BRT station in Rio de Janeiro

The difference between these two models is that the downtown circulator tries to do one extremely specific thing for a very small group of people and fails, while the Chicago Loop is about improving the entire transit network in such a way that it works for everybody, including that small group of people that the downtown circulator was supposed to serve.

The way that Centro hired Brian Schultz has raised a lot of questions. Is he fully focused on Centro? Does he have the qualifications to run a transit agency? Is he the right person for the job? How he chooses between these two models as he implements this new Downtown service—and, hopefully, a lot of other service improvements as well—will go a long way to answering those questions.

Treating riders with respect

Public transportation is a public service—like libraries and municipal water—and riding the bus shouldn’t feel any more degrading than checking out a book or drinking from the tap. Too often, it is. There are so many small things that make riding the bus unpleasant—things that are unnecessary, that don’t really save any money or make the service and more useful—things that would get fixed if people with power took riders’ time, comfort, and convenience seriously.

Centro doesn’t value its riders’ time. The system is designed to be able to get a person from anywhere in the urbanized area to anywhere else, but it’s not designed to do that within any set period of time. Buses are routinely late and for no good reason. Operators watch riders while they pay the fare instead of pulling away from the curb once a rider gets on board, buses don’t go fast enough between stops, bunched buses rumble along as a pair. All of those little delays could just go away if Centro’s culture prioritized speed, but it doesn’t, and that’s because Centro does not prioritize riders’ time. The schedule might say that you can get to your sister’s house by 2:00 so that she can leave the kids with you and get to her meeting at 2:30 on time, but the schedule’s no guarantee. The schedule might tell you to drop what you’re doing and get to the bus stop at 7:47, but you could end up waiting there until 7:59 and that’s just how it goes.

And if a bus is going to be 12 minutes late, Centro should let you know. They have the technology to know where every bus is on its run and to predict how far away it is from any point. In other cities, the transit authority uses that technology to display real-time arrival info at the bus stop so that riders know when to expect their ride. This makes the waiting less stressful because you know that a bus really is coming, and you know when to expect it. Putting real-time arrival displays at bus stops wouldn’t do a thing to make the buses show up sooner, but it would make waiting at the stop less stressful for riders, so Centro should do it.

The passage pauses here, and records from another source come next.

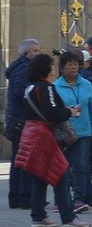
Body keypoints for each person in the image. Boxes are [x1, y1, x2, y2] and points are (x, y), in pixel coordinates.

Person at [16, 52, 89, 227]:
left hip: (30, 133)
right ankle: (68, 217)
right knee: (60, 173)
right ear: (46, 69)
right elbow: (52, 112)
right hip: (43, 135)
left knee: (40, 175)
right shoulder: (46, 87)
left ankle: (38, 216)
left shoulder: (30, 87)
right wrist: (69, 112)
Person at [53, 49, 92, 212]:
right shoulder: (55, 87)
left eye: (75, 64)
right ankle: (60, 199)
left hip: (83, 133)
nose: (73, 67)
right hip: (63, 134)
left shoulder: (86, 85)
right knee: (62, 167)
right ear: (62, 67)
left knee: (81, 166)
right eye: (69, 64)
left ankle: (79, 199)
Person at [6, 37, 40, 210]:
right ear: (26, 52)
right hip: (21, 120)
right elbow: (21, 91)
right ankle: (23, 197)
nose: (37, 53)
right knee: (23, 160)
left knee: (18, 160)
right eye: (35, 50)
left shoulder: (19, 66)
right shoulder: (23, 68)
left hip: (16, 118)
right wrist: (35, 94)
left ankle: (17, 197)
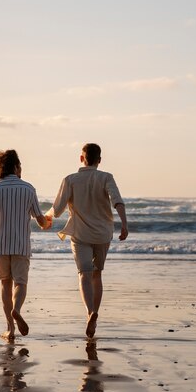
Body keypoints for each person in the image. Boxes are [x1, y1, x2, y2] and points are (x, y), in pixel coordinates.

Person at [0, 149, 51, 341]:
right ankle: (17, 309)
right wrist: (47, 221)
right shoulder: (29, 189)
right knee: (20, 283)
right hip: (21, 244)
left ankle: (10, 329)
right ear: (16, 167)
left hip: (0, 244)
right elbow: (39, 220)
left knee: (5, 284)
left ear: (0, 168)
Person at [48, 143, 128, 338]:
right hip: (102, 234)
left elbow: (57, 210)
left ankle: (89, 312)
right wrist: (124, 224)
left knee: (84, 274)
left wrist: (44, 218)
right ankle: (95, 314)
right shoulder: (106, 177)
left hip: (80, 234)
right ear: (99, 160)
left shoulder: (70, 180)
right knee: (97, 274)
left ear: (81, 158)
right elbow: (117, 200)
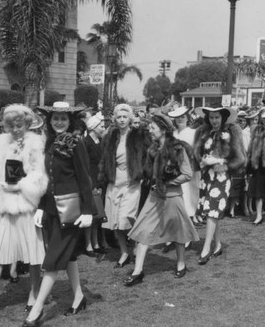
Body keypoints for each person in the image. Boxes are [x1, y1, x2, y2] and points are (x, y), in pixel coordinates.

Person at [0, 104, 48, 323]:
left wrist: (21, 186)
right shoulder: (0, 142)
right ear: (6, 125)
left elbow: (39, 175)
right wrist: (0, 188)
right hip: (5, 204)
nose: (16, 129)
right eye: (12, 125)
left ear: (27, 124)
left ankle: (35, 293)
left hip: (25, 203)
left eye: (20, 125)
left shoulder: (35, 142)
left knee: (33, 255)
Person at [23, 102, 95, 326]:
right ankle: (79, 297)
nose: (60, 122)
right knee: (69, 255)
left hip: (71, 209)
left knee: (52, 259)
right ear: (50, 120)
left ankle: (36, 310)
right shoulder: (50, 142)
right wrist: (43, 207)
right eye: (56, 118)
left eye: (64, 118)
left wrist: (88, 211)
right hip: (53, 208)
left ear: (70, 120)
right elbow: (48, 179)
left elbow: (85, 178)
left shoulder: (77, 143)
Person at [124, 112, 199, 286]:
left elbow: (187, 174)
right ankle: (138, 271)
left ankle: (181, 263)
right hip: (154, 196)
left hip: (172, 196)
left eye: (153, 127)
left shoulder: (178, 148)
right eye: (149, 127)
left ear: (164, 129)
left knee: (178, 231)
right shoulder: (153, 149)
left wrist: (168, 182)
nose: (150, 130)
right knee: (143, 229)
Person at [194, 105, 245, 264]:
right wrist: (202, 161)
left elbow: (240, 158)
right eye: (211, 117)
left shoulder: (231, 132)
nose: (214, 120)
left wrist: (218, 160)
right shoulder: (203, 132)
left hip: (222, 176)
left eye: (217, 117)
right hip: (206, 176)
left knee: (212, 210)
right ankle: (217, 245)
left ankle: (206, 247)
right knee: (211, 211)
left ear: (223, 117)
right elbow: (197, 153)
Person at [99, 104, 146, 268]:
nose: (121, 120)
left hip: (131, 183)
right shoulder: (110, 137)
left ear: (130, 118)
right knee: (115, 222)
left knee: (126, 217)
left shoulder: (138, 135)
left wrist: (142, 174)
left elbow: (147, 155)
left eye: (125, 117)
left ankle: (137, 244)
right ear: (114, 119)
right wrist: (102, 176)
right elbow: (104, 158)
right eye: (118, 117)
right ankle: (124, 251)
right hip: (114, 183)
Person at [168, 106, 201, 225]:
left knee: (190, 200)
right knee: (178, 200)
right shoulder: (172, 134)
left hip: (190, 171)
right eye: (177, 117)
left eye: (182, 117)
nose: (180, 119)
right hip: (175, 172)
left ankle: (189, 231)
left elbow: (198, 152)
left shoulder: (194, 133)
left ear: (187, 118)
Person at [83, 113, 108, 256]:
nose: (104, 128)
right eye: (102, 126)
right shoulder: (86, 143)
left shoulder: (99, 141)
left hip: (99, 182)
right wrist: (92, 183)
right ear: (93, 127)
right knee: (91, 215)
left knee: (98, 215)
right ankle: (88, 245)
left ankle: (96, 242)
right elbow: (86, 165)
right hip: (91, 183)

And while you’re waiting, you should at least be comfortable. Why are so many bus stops such unpleasant places to spend time? So many are just a sign in the ground with no protection from the sun or rain, nowhere to sit, and no easy place to stand when there’s snow on the ground (and forget rolling up to most of Centro’s ‘handicap accessible’ stops in a wheelchair). If the bus is the best way for you to get where you’re going, then this is just one of the things you have to deal with, but you shouldn’t have to, and Centro should care enough to do something about it.

Centro can get away with ignoring this stuff because none of it is likely to change the material considerations that make public transportation a practical or impractical means of getting around town for any particular person, so none of it is likely to make someone change their decision about whether or not to ride the bus. But that really shouldn’t matter because these are the kinds of things that make a person feel respected or not, and no one deserves to be disrespected just because they’re riding the bus.